Collected data

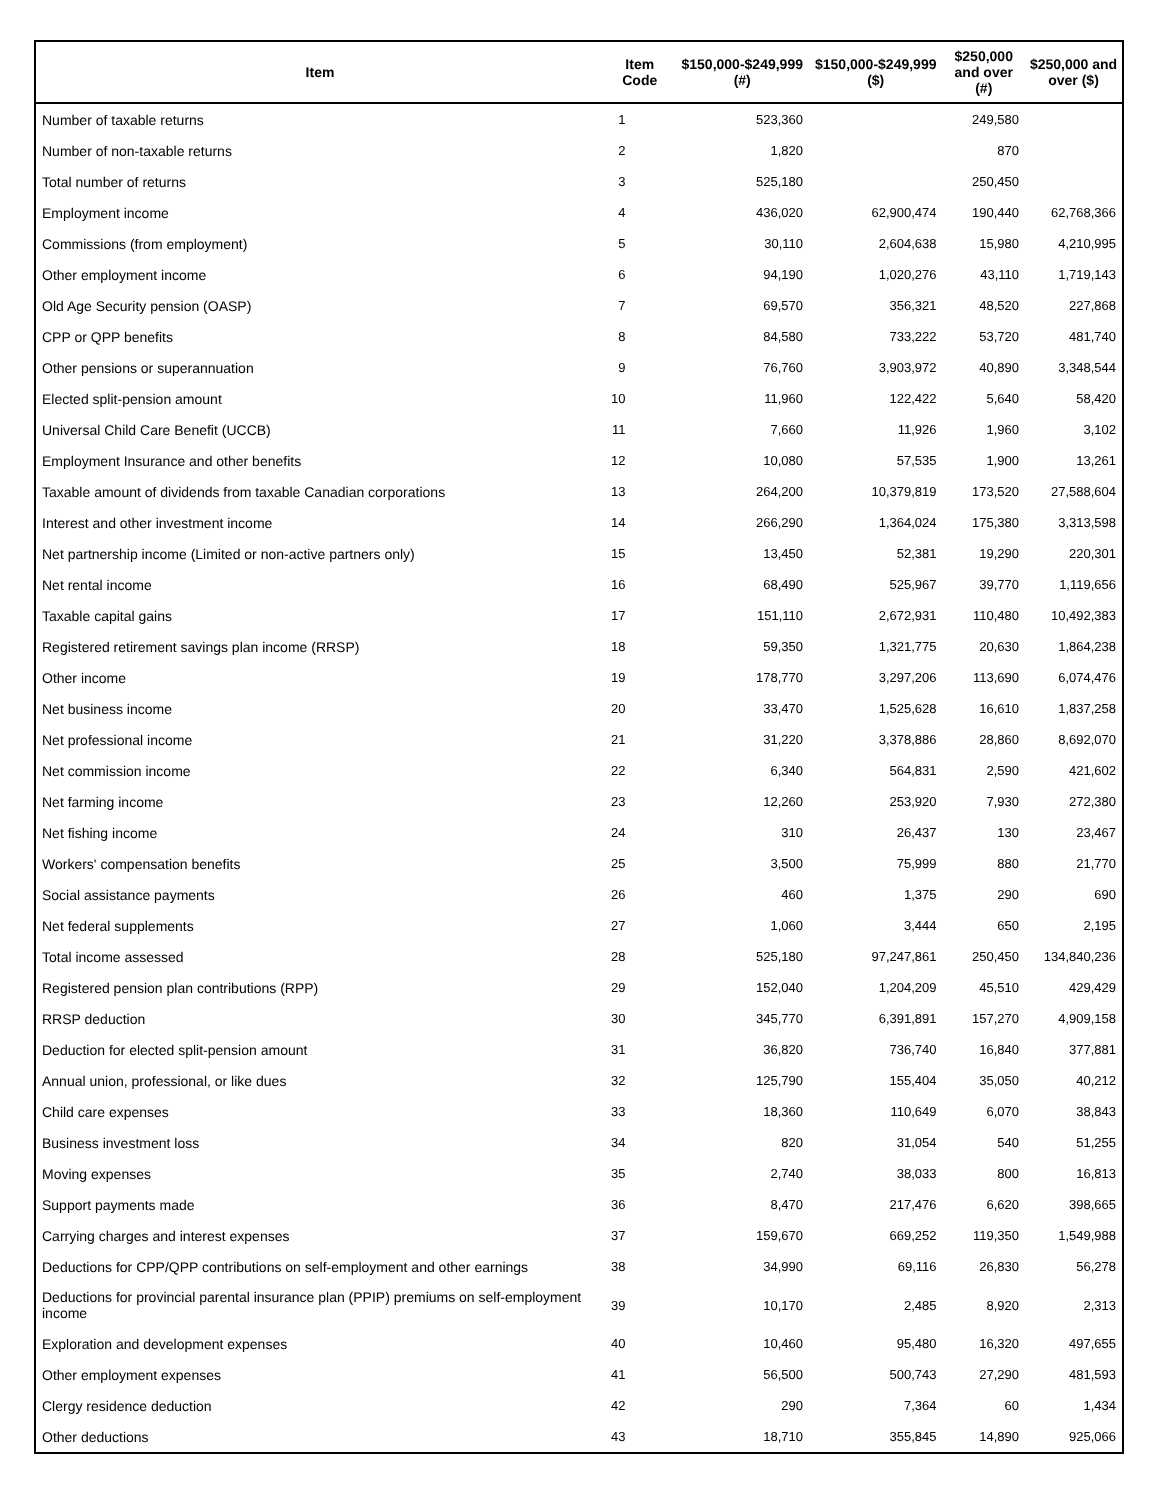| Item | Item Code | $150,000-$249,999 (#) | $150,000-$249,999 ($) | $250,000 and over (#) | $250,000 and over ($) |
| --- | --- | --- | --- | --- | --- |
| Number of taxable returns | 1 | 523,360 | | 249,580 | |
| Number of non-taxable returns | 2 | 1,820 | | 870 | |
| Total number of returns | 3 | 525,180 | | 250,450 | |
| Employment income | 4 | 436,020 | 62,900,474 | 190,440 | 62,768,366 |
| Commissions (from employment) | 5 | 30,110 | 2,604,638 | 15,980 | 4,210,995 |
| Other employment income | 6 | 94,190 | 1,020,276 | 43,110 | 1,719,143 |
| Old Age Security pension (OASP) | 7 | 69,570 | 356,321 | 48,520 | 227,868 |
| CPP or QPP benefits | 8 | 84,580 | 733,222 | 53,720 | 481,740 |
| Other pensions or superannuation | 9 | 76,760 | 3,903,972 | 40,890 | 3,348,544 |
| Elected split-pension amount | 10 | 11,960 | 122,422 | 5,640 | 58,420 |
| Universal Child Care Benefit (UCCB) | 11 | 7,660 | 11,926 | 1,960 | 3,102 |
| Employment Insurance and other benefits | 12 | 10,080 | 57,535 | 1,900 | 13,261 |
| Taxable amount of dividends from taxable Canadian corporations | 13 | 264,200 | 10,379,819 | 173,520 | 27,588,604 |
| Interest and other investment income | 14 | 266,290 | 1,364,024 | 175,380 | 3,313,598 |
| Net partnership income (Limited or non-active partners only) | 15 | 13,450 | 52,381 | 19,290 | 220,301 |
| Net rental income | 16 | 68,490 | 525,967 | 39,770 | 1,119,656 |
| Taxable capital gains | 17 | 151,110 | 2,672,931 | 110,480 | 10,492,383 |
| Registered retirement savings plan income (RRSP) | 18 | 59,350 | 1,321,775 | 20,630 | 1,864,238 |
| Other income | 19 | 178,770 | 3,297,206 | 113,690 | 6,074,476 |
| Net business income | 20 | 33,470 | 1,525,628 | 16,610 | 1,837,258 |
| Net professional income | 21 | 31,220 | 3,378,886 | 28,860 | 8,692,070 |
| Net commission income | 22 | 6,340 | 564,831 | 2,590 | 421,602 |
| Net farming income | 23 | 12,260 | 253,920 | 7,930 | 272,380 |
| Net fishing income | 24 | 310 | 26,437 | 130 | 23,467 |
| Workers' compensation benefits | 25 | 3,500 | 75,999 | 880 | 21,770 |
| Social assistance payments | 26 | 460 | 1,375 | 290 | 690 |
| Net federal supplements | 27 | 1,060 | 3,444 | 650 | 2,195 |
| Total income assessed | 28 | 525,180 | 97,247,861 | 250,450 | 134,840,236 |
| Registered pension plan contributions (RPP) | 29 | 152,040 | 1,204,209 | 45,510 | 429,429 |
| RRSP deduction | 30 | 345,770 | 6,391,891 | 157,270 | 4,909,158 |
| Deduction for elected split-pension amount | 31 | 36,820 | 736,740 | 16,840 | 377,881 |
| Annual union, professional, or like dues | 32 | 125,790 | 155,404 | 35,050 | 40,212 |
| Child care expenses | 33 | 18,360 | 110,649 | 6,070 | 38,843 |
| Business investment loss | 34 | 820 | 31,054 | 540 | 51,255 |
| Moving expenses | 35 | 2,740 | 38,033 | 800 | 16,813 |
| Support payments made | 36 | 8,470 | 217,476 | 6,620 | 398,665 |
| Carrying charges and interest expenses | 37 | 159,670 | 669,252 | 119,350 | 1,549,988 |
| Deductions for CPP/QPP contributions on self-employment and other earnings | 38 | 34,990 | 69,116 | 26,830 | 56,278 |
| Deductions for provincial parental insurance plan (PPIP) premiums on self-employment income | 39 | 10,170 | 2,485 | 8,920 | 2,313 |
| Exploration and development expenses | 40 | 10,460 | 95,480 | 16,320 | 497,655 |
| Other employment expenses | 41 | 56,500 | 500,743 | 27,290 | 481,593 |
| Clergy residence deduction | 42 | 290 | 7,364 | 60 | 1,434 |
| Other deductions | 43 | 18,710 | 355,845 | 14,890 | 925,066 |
--
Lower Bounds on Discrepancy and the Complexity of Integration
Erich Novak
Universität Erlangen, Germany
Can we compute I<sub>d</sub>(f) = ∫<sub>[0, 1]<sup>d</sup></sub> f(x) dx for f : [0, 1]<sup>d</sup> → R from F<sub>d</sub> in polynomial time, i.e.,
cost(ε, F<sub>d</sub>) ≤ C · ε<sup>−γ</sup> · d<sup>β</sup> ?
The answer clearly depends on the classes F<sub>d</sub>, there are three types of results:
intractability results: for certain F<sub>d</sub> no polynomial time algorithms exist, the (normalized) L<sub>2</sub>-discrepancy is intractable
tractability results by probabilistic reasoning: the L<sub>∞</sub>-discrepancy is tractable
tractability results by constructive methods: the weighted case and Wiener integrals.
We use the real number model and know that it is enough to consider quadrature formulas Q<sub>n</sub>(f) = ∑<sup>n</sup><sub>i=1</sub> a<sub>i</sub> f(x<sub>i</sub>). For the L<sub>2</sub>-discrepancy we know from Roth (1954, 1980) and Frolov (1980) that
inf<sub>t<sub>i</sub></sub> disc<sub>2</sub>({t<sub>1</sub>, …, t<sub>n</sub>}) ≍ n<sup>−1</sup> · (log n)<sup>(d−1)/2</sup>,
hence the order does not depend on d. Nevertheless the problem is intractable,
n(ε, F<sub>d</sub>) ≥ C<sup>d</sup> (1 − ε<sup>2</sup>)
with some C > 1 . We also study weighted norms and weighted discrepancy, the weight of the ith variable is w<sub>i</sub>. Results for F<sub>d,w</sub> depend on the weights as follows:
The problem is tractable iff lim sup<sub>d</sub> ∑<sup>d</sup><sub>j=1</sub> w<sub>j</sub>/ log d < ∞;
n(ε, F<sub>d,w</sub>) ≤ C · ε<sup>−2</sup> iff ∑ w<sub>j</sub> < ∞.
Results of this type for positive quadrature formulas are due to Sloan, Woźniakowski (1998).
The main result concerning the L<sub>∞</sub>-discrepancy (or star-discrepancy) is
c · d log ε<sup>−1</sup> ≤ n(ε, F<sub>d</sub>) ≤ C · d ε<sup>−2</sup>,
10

» **Work to complete**:
Using the data above, reproduce exactly the lines between those holding "15,980 | 4,210,995 |" and "40,890 | 3,348,544 |", inclusive, and no others.

» **Response to the exercise**:
| Commissions (from employment) | 5 | 30,110 | 2,604,638 | 15,980 | 4,210,995 |
| Other employment income | 6 | 94,190 | 1,020,276 | 43,110 | 1,719,143 |
| Old Age Security pension (OASP) | 7 | 69,570 | 356,321 | 48,520 | 227,868 |
| CPP or QPP benefits | 8 | 84,580 | 733,222 | 53,720 | 481,740 |
| Other pensions or superannuation | 9 | 76,760 | 3,903,972 | 40,890 | 3,348,544 |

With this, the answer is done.